» **Exercise objective**: Copy word for word the lines of the listing below, from the line containing "order: Gentianales" through the end of the listing, both ends included.

%%

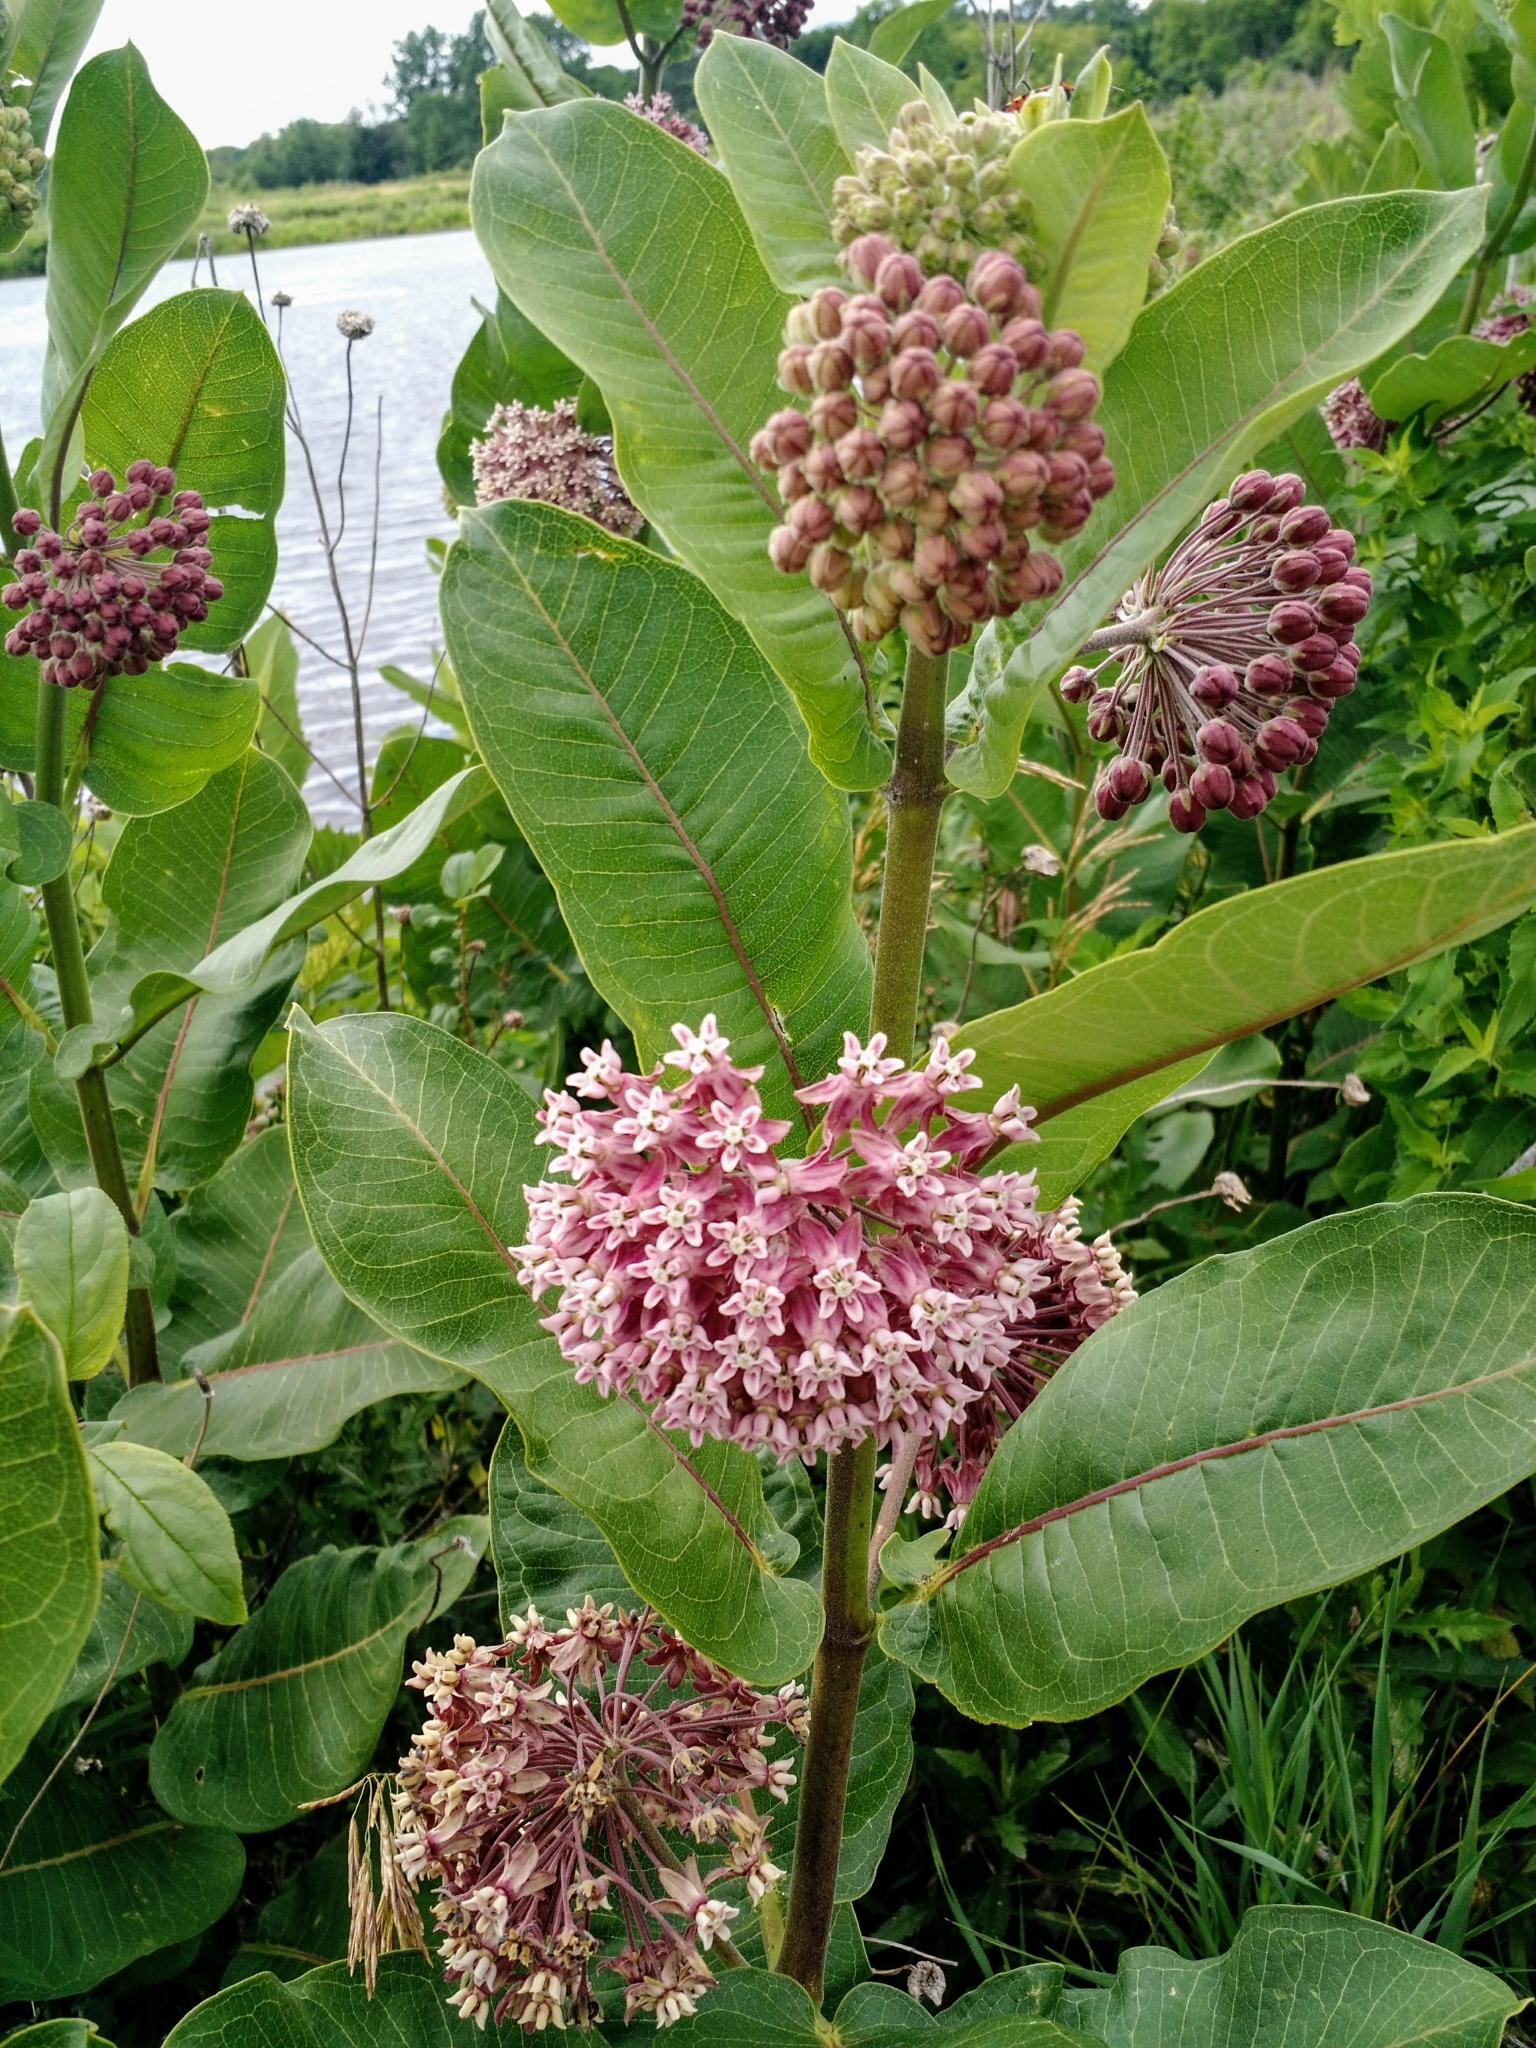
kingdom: Plantae
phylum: Tracheophyta
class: Magnoliopsida
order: Gentianales
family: Apocynaceae
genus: Asclepias
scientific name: Asclepias syriaca
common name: Common milkweed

%%

» **Task answer**:
order: Gentianales
family: Apocynaceae
genus: Asclepias
scientific name: Asclepias syriaca
common name: Common milkweed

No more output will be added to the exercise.